NAIROBI (AlertNet) - More than 200,000 poor waterfront residents in the Nigerian oil hub of Port Harcourt face losing their homes in forced and potentially violent evictions planned by the local government under a scheme to clean up the troubled city, a report from Amnesty International said on Thursday.

The rights group is concerned that protesting residents could be injured or killed in skirmishes with the security forces who will be deployed alongside the bulldozers. It called on local authorities to suspend the evictions until they meet international human rights standards.

The Rivers State government has already destroyed several of the 40-plus informal settlements on Port Harcourt's waterfront as part of a major urban redevelopment project launched in 2009.

"The evictions are increasingly being accompanied by an excessive use of force by Nigerian security forces," Amnesty researcher Lucy Freeman told AlertNet.

Last year, police killed one person and shot 12 others at Bundu, one of the largest waterfront settlements, when residents demonstrated against plans to demolish their homes.

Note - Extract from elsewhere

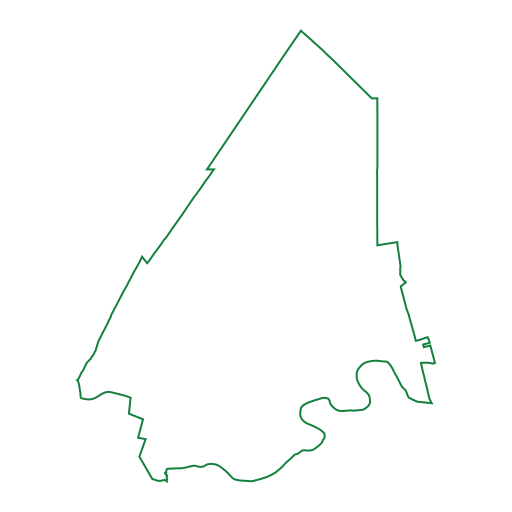 Valea Dragului, Giurgiu, Romania (orthographic projection)
{"feature_id": "2599482B96012240826898", "entity_name": "Valea Dragului", "entity_type": "district", "adm_level": 2, "iso_a3": "ROU", "parent_name": "Romania", "parent_adm1": "Giurgiu", "projection": "orthographic", "projection_center": [26.302, 44.213], "detail": "fine", "context": "isolated", "style": "outline", "palette": "green", "viewbox_px": 512, "rotation_deg": 0, "n_neighbors": 0, "source": "geoboundaries", "source_scale": "gbopen_adm2", "svg_char_len": 6004}
<svg xmlns="http://www.w3.org/2000/svg" viewBox="0 0 512 512"><path d="M431.7,403.2L430.0,399.9L428.9,397.1L428.8,396.3L428.2,393.6L427.7,391.6L427.8,391.3L427.6,390.8L427.2,388.7L426.6,386.6L425.3,381.5L424.4,377.8L424.3,376.5L424.1,376.0L423.8,375.1L423.1,372.6L421.6,365.9L421.2,364.5L420.9,363.5L420.9,362.9L421.0,362.8L427.9,362.7L432.8,363.6L434.9,363.0L434.0,359.3L430.3,345.5L423.8,347.2L423.2,344.5L429.7,342.8L429.3,341.2L428.5,339.1L427.7,337.2L426.7,337.5L422.6,338.8L419.0,340.1L415.8,340.8L415.6,340.2L414.9,337.2L414.5,335.6L413.9,333.5L413.7,332.9L412.9,329.8L411.0,323.1L410.0,319.6L409.1,316.2L408.9,315.2L408.6,314.3L407.9,312.6L406.3,308.2L405.7,305.7L403.8,298.3L401.8,291.0L401.0,287.7L400.9,287.5L400.8,287.1L400.8,286.9L400.9,286.5L401.0,286.1L401.3,285.9L403.0,284.6L403.5,284.2L404.1,283.6L405.0,283.2L405.5,282.9L405.7,282.7L405.7,282.3L405.7,282.1L405.5,281.8L405.3,281.6L405.1,281.4L404.8,281.3L404.1,280.9L403.6,280.5L402.8,279.3L402.4,278.4L402.0,277.7L401.4,277.0L400.8,276.0L400.3,274.7L400.2,274.3L400.2,273.7L400.3,271.6L400.2,270.0L400.3,268.2L400.3,267.6L400.5,266.7L400.5,266.1L400.4,265.5L400.2,263.9L397.4,244.6L397.4,244.2L397.5,243.7L397.3,242.8L397.3,242.1L377.4,245.3L377.3,239.4L377.3,231.2L377.2,222.9L377.2,206.8L377.2,198.4L377.2,181.4L377.1,170.5L377.2,169.4L377.4,167.3L377.4,139.8L377.4,118.3L377.3,100.9L377.3,98.3L372.6,98.4L371.8,98.3L371.6,98.2L371.4,98.0L337.8,64.8L331.1,58.3L329.1,56.4L328.7,55.9L328.5,56.0L327.0,54.5L323.6,51.1L321.7,49.3L317.0,45.1L313.0,41.5L309.4,38.2L306.1,35.3L305.9,35.2L300.9,30.7L282.0,58.3L274.0,70.2L207.0,169.4L214.0,169.4L213.6,170.0L213.1,170.4L209.1,176.3L205.1,181.5L204.0,183.3L202.6,185.3L201.0,187.7L194.3,196.8L194.2,196.8L191.1,201.4L185.3,210.0L183.4,212.8L182.0,214.9L174.5,225.4L168.5,234.1L166.0,237.7L165.9,237.9L165.6,238.3L164.2,239.6L159.1,247.0L155.7,251.5L153.8,254.0L149.9,259.7L148.9,261.2L147.1,263.2L142.1,256.7L139.0,263.1L137.0,266.6L136.3,267.9L134.9,270.1L132.6,274.5L131.1,277.3L129.8,280.1L129.5,280.5L128.6,282.1L127.2,285.0L123.4,291.6L117.4,303.3L111.2,315.0L111.0,316.2L110.6,317.1L108.4,321.4L107.7,323.2L102.8,332.6L99.3,339.6L98.4,341.3L96.0,349.1L95.5,350.8L94.9,351.6L94.5,352.4L94.1,353.6L93.6,354.4L92.7,355.7L91.9,356.7L91.2,357.9L90.5,359.0L88.7,360.8L87.4,362.2L86.7,363.0L86.4,363.5L84.6,367.1L84.0,368.6L83.5,369.6L82.6,371.1L81.5,372.6L81.2,373.2L79.6,376.6L78.8,378.2L78.1,379.3L77.7,379.7L77.1,380.2L77.7,380.7L78.0,381.1L78.8,383.5L79.4,386.5L79.6,388.5L79.9,390.2L80.0,391.4L80.3,392.3L80.5,393.5L80.5,394.4L80.5,395.6L80.6,396.6L80.7,397.3L80.9,397.7L81.0,398.0L81.6,398.3L82.6,398.5L83.9,398.8L84.6,398.9L86.3,399.2L88.1,399.4L89.0,399.4L91.4,399.2L93.7,398.6L95.4,397.8L96.9,397.0L99.9,395.1L101.6,394.0L104.0,392.9L105.5,392.3L106.9,392.0L107.8,391.9L109.0,391.9L110.1,392.1L111.6,392.3L124.2,395.5L125.8,396.0L130.6,397.7L128.9,413.7L143.0,419.3L138.1,437.8L145.6,439.1L139.4,456.7L152.4,479.1L153.8,479.4L155.5,480.0L157.4,480.7L159.9,480.9L161.2,480.7L161.9,480.5L162.6,480.4L163.7,480.2L164.4,480.0L164.7,479.9L165.0,480.1L165.5,480.5L165.9,480.8L166.4,481.0L166.8,481.3L166.8,480.5L167.1,479.3L167.1,478.9L166.9,478.5L166.6,477.7L166.6,477.2L167.2,475.9L167.2,475.6L166.5,475.2L166.4,475.0L166.1,474.7L165.8,474.3L165.3,473.7L165.0,473.3L165.0,473.1L165.1,472.9L165.3,472.9L165.8,472.9L166.1,472.8L166.3,472.7L166.2,472.3L166.0,472.1L166.0,471.9L166.5,470.2L166.9,469.1L167.3,468.8L178.4,468.3L181.1,468.3L183.7,468.0L192.4,465.9L193.5,465.8L195.1,465.7L196.9,466.3L198.8,466.7L200.8,466.9L203.8,466.4L204.7,465.8L206.4,464.8L208.1,464.2L210.0,463.9L212.8,464.0L215.6,464.4L217.5,465.1L220.3,466.7L225.7,471.0L227.7,472.9L230.8,476.3L232.4,477.9L234.3,479.2L236.5,479.8L239.8,480.5L242.6,480.6L243.9,480.8L246.0,480.8L247.4,481.0L248.5,481.1L250.3,481.2L252.6,481.1L256.1,480.2L260.9,478.9L264.7,477.7L268.4,476.3L272.4,474.3L275.6,472.4L278.2,470.3L280.4,468.5L283.7,465.2L285.1,463.6L286.8,462.0L287.7,461.2L289.0,460.0L290.4,458.9L293.3,456.0L294.4,454.9L295.3,454.4L296.3,454.2L297.2,453.9L298.4,453.4L299.3,452.8L300.6,451.6L301.8,450.8L303.2,450.3L305.6,450.3L306.9,450.5L308.0,450.5L309.7,450.5L311.6,450.2L312.9,449.8L314.0,449.2L314.7,448.7L317.3,446.9L319.0,445.5L320.9,443.7L321.7,442.8L322.9,440.1L323.3,439.5L323.6,439.2L324.1,438.6L324.3,437.9L324.6,437.0L324.7,435.9L324.6,434.3L324.2,433.2L323.6,432.6L320.6,430.0L319.6,429.3L315.0,426.9L311.3,425.2L306.5,423.2L305.5,422.6L303.2,420.7L301.6,418.7L300.5,416.4L300.3,414.0L300.3,411.5L300.7,409.6L300.9,408.0L301.6,406.9L303.4,405.2L305.7,403.8L307.4,402.9L310.7,401.7L315.6,400.0L318.9,399.1L322.2,398.0L323.6,397.9L325.4,397.9L326.0,398.0L326.8,398.2L327.5,398.5L328.0,398.6L328.6,399.1L328.8,399.3L329.2,400.0L329.7,401.4L330.2,403.3L330.5,404.1L330.9,404.7L331.9,405.9L332.8,406.8L334.4,408.3L335.4,409.1L336.7,409.9L337.2,410.2L338.1,410.4L340.5,411.0L341.8,411.1L343.1,411.0L347.6,410.6L350.3,410.4L353.3,410.6L354.9,410.6L358.1,410.2L360.9,410.0L362.9,409.7L364.3,409.1L365.4,408.4L366.3,407.8L367.5,406.7L368.5,405.7L369.1,404.9L369.8,403.5L369.9,403.0L370.1,401.5L370.0,400.6L369.9,399.4L369.8,398.3L369.5,396.9L369.0,395.5L368.5,394.6L367.4,393.2L367.0,392.7L366.2,392.0L365.3,391.4L364.0,390.4L361.6,387.9L360.7,386.7L359.8,385.3L358.9,383.8L358.2,382.3L357.4,380.5L356.9,378.8L356.7,377.3L356.6,374.5L356.9,372.1L357.1,371.5L357.8,369.8L358.3,368.9L361.1,365.6L362.3,364.5L363.4,363.7L364.5,363.1L366.0,362.4L367.9,361.8L369.8,361.4L372.0,361.0L373.8,360.8L376.1,360.7L377.0,360.7L377.9,360.8L382.5,361.4L383.6,361.4L385.1,361.5L386.1,361.6L387.1,361.9L388.0,362.5L388.9,363.4L391.0,366.1L392.0,367.7L394.7,373.1L396.9,376.9L401.2,385.4L402.4,387.2L403.5,388.3L404.2,388.8L405.1,389.8L405.6,390.5L406.1,391.4L406.3,392.0L407.2,394.2L407.7,395.4L408.0,396.4L408.9,397.6L409.1,397.6L409.3,397.8L410.3,398.4L411.8,399.2L413.7,400.1L414.9,400.6L416.9,401.5L417.3,401.6L418.8,401.9L421.5,402.1L423.8,402.4L426.8,402.7L431.7,403.2Z" fill="none" stroke="#15803d" stroke-width="2"/></svg>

Once-vibrant Port Harcourt is the main city in Nigeria's oil-rich Niger Delta, but in recent years it has been beset by violent crime linked with militant gangs, who had stepped up their fight to secure a greater share of profits from the oil industry before an amnesty programme that began last year.

There are no accurate figures for how many people live in Port Harcourt's waterfront areas, but estimates range from 200,000 to some half a million, according to the Amnesty report.

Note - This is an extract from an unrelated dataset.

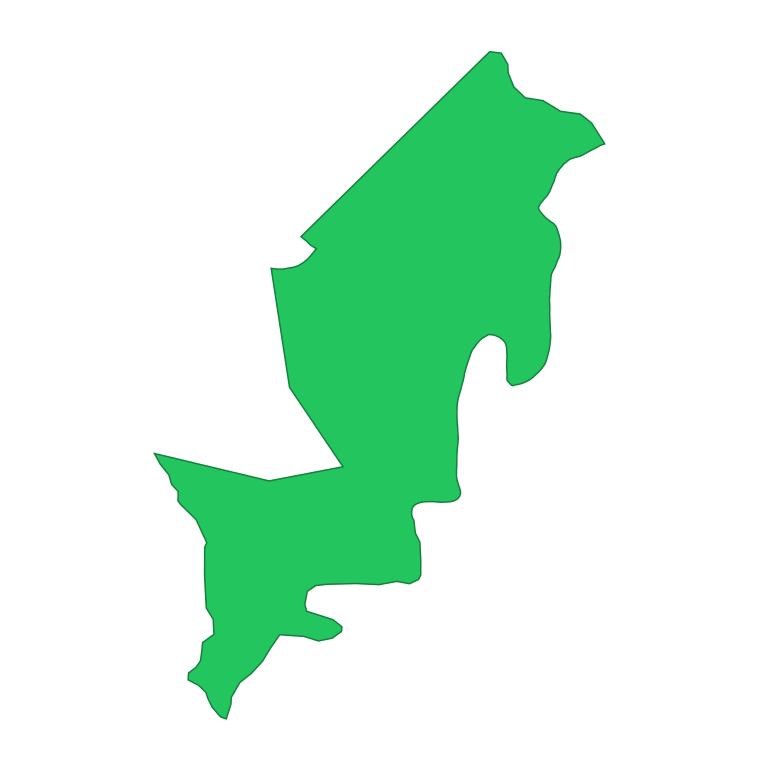 outline of De Mailly, Vieux Fort, Saint Lucia, rotated 87°
{"feature_id": "8701671B80390087772516", "entity_name": "De Mailly", "entity_type": "district", "adm_level": 2, "iso_a3": "LCA", "parent_name": "Saint Lucia", "parent_adm1": "Vieux Fort", "projection": "mercator", "projection_center": [-60.949, 13.797], "detail": "fine", "context": "isolated", "style": "filled", "palette": "green", "viewbox_px": 768, "rotation_deg": 87, "n_neighbors": 0, "source": "geoboundaries", "source_scale": "gbopen_adm2", "svg_char_len": 4844}
<svg xmlns="http://www.w3.org/2000/svg" viewBox="0 0 768 768"><g transform="rotate(87 384 384)"><path d="M709.9,559.8L710.2,559.1L695.7,553.6L688.9,552.9L674.5,543.5L666.1,531.7L654.7,520.0L641.0,510.6L628.9,501.2L631.9,477.0L637.2,462.9L635.0,448.8L628.9,439.4L624.3,438.7L616.7,447.3L606.9,473.1L600.0,474.6L587.1,471.5L581.8,462.9L581.0,452.0L581.8,422.2L584.1,399.6L581.8,381.6L583.8,373.1L584.8,369.0L581.0,359.7L576.5,357.3L570.8,357.0L563.6,356.6L562.8,356.5L543.8,356.5L541.0,357.7L534.7,360.4L530.2,360.8L521.7,361.3L520.5,361.9L519.4,362.5L518.3,362.7L516.6,363.1L515.2,363.2L514.0,363.1L513.2,363.0L511.1,362.7L509.6,362.3L508.5,361.6L507.9,361.2L507.5,360.8L507.1,360.5L506.7,359.9L506.0,358.9L505.6,358.1L505.0,356.7L504.6,355.0L504.4,354.4L504.0,352.3L503.9,351.5L503.8,350.7L503.7,347.9L503.8,346.1L503.9,343.8L504.0,341.6L504.3,338.8L504.5,337.2L504.7,336.1L504.9,334.8L505.0,334.3L505.1,332.9L505.1,331.2L505.1,329.3L505.1,327.4L505.1,325.2L505.0,323.6L504.5,320.8L504.1,319.7L503.7,318.7L502.8,316.9L501.3,315.3L500.0,314.3L498.0,313.4L495.9,313.2L493.4,313.6L491.6,314.0L491.1,314.2L486.7,315.4L482.2,316.3L478.5,316.4L478.0,316.4L473.0,316.0L467.5,315.5L466.3,315.4L464.3,315.3L458.5,314.9L453.6,314.3L452.3,314.1L451.6,314.0L447.2,313.3L444.1,312.9L443.3,312.8L439.8,312.7L436.8,312.8L431.5,312.7L425.1,312.9L417.3,312.8L410.2,312.2L407.5,311.8L403.3,310.9L401.2,310.3L400.6,310.1L398.3,309.3L397.9,309.1L395.2,308.2L393.8,307.7L392.9,307.4L390.6,306.7L389.1,306.2L386.4,305.3L383.4,304.4L380.7,303.6L378.4,303.2L375.2,302.3L373.9,301.8L372.3,301.3L370.0,300.4L365.8,298.8L363.0,297.6L358.6,296.0L358.2,295.8L354.3,293.9L352.4,291.9L351.2,291.1L350.3,290.4L349.8,290.0L349.2,289.5L348.5,289.0L347.1,287.7L345.7,286.2L344.6,285.1L344.3,284.6L343.4,283.4L342.6,281.9L342.4,281.4L341.6,279.9L341.3,279.2L340.2,277.4L340.2,276.5L340.2,275.7L340.4,274.4L340.5,273.4L340.7,272.9L340.9,271.8L341.2,270.6L341.7,269.7L342.0,269.1L342.4,268.3L342.9,267.2L343.3,266.5L344.7,264.8L345.5,263.9L346.4,262.9L346.9,262.4L348.1,261.6L348.6,261.2L349.8,260.6L351.1,260.2L353.0,259.8L354.4,259.7L357.1,259.7L362.2,259.7L362.9,259.7L372.5,260.6L380.9,260.6L381.9,260.7L384.1,260.9L384.8,261.0L386.8,260.8L388.6,259.6L389.0,259.3L389.5,258.8L390.9,257.7L391.8,256.9L392.2,255.8L392.5,255.0L391.8,253.2L391.5,250.5L391.1,248.4L390.7,246.4L389.8,243.7L389.4,242.7L388.9,241.6L388.5,240.7L387.7,238.9L387.1,237.9L386.2,236.5L384.8,234.6L384.1,233.7L383.0,232.4L382.4,231.7L381.6,230.7L379.7,228.5L376.9,225.7L375.4,224.6L373.6,223.1L371.7,221.9L370.3,221.2L369.8,221.0L368.1,220.3L365.5,219.5L363.0,218.7L358.7,217.3L356.0,216.7L352.5,216.1L351.6,216.0L349.3,215.5L346.4,215.2L343.9,215.0L340.4,215.1L335.4,215.0L329.2,215.0L322.6,214.9L320.4,214.7L316.8,214.4L309.2,214.4L300.8,213.5L300.2,213.5L293.2,212.5L290.3,212.2L289.1,212.0L288.4,212.0L285.5,211.6L284.6,211.4L283.1,211.0L281.3,210.2L279.2,209.0L276.3,207.1L272.1,205.3L269.5,204.2L266.4,202.4L264.3,201.7L260.7,200.9L258.2,200.6L257.5,200.4L255.4,200.4L252.9,200.2L250.3,200.3L249.8,200.4L247.5,200.8L246.1,201.1L244.5,201.4L239.8,202.6L238.1,203.1L236.7,203.6L236.3,203.8L235.6,204.0L234.7,204.7L233.0,206.0L232.4,206.5L231.2,208.3L230.6,209.1L230.0,209.8L229.4,210.4L226.8,213.5L224.9,215.1L223.8,216.1L219.6,219.2L217.9,220.1L216.9,220.5L215.6,220.4L214.9,220.1L214.2,219.7L213.3,219.1L212.7,218.7L211.6,217.8L210.2,216.6L208.7,215.3L207.7,214.4L207.2,213.9L205.7,212.4L204.7,211.5L204.1,211.0L203.0,210.2L201.2,208.9L200.5,208.5L198.6,207.6L197.7,207.1L195.4,206.1L194.1,205.5L192.8,204.8L190.2,203.5L188.7,203.0L187.3,202.5L185.5,201.8L184.9,201.5L182.6,200.5L180.8,199.1L178.5,197.5L175.8,194.8L173.3,192.4L170.6,188.6L169.5,186.9L169.2,186.3L168.7,184.9L168.3,183.1L168.1,182.5L167.6,180.5L167.2,178.3L167.1,177.5L166.5,175.5L165.7,173.7L164.9,172.0L164.5,171.1L163.9,169.9L163.5,169.1L162.8,167.7L161.6,165.2L160.7,163.2L159.9,161.4L159.2,159.8L158.8,158.7L157.1,155.8L156.5,153.5L156.1,152.5L155.9,151.1L155.3,151.2L134.3,163.0L124.7,173.9L120.9,193.5L109.4,210.3L105.6,228.0L94.1,238.8L79.8,243.7L71.2,243.7L59.7,249.6L57.8,260.4L57.8,261.2L142.5,357.2L232.5,459.2L236.9,454.3L241.6,450.0L245.3,444.5L251.5,450.0L255.0,453.4L258.3,457.9L261.3,463.2L262.7,468.6L264.0,479.2L263.4,487.1L262.5,490.6L382.4,478.5L464.5,429.3L474.9,504.6L474.5,504.8L441.4,616.9L452.6,611.5L459.0,606.9L463.3,603.7L467.8,602.6L473.1,601.4L473.5,601.0L480.7,595.1L484.7,595.4L489.9,595.9L494.4,592.8L496.6,590.7L509.6,578.7L533.2,569.3L537.7,571.6L548.3,572.2L565.8,573.2L598.5,573.2L609.9,566.9L625.1,566.9L628.7,572.5L632.7,578.7L635.7,579.1L638.8,579.5L646.4,580.9L650.9,581.8L657.0,586.5L661.6,593.2L662.3,594.3L669.2,595.1L675.2,584.9L682.8,577.9L685.2,577.3L688.9,576.3L691.9,575.0L698.0,572.4L707.9,564.6L708.6,562.9L709.9,559.8Z" fill="#22c55e" stroke="#15803d" stroke-width="1.5"/></g></svg>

In 2009, over 13,000 people were evicted from the waterside Njemanze settlement, losing their homes and, in many cases, their personal property and businesses too.

They did not receive eviction notices, compensation or alternative accommodation, in violation of national and state laws, Amnesty said.

"One year on, many still have nowhere to live," the group said in a statement, describing the harassment experienced by teenage boys who have been living on the streets since their homes were demolished.

Several families are sleeping on mats on the floor of a local church, while others are staying with friends and relatives.

EVICTIONS TO WORSEN POVERTY

The authorities have said they will continue to give residents a maximum of seven days' notice to move, Freeman told AlertNet.

"These planned demolitions are likely to plunge hundreds of thousands of Nigeria's most vulnerable citizens further into poverty," Amnesty International's deputy Africa programme director Tawanda Hondora said in a statement.

"The government should halt the waterfront evictions until they ensure they comply with international human rights standards."

Amnesty called on the Nigerian authorities to consult the public over the redevelopment of the city - whose population numbers around 1.6 million - and to provide shelter for those due to be displaced.

The United Nations made similar appeals last year, but they were ignored, as was a stay order issued by Nigeria's Federal High Court.

In a meeting with the community in 2009, the state governor threatened, "policemen will be there with their guns; army will bring their own; air force bring their own; navy will bring their own for me to go and take back my land," according to the Amnesty report.

Details of the 50-year urban renewal project have not been made public, and property owners on the waterfront are being bought out by the government in a process Freeman described as "murky". Their tenants, meanwhile, are getting nothing.

According to the United Nations Office of the High Commissioner for Human Rights, people who are forcibly evicted have the right to compensation, genuine consultation, adequate and reasonable notice, information on the proposed evictions and legal aid.

They also have the right to be present during an eviction and to identify the officials carrying it out.

"Nigeria has put in place legislation to protect tenants from unscrupulous landlords," said Hondora. "It is hypocritical to say the least that once the state government itself becomes a landlord, it flouts its own rules."

The full report, "Just Move Them: Forced Evictions in Port Harcourt, Nigeria", can be found on Amnesty's website.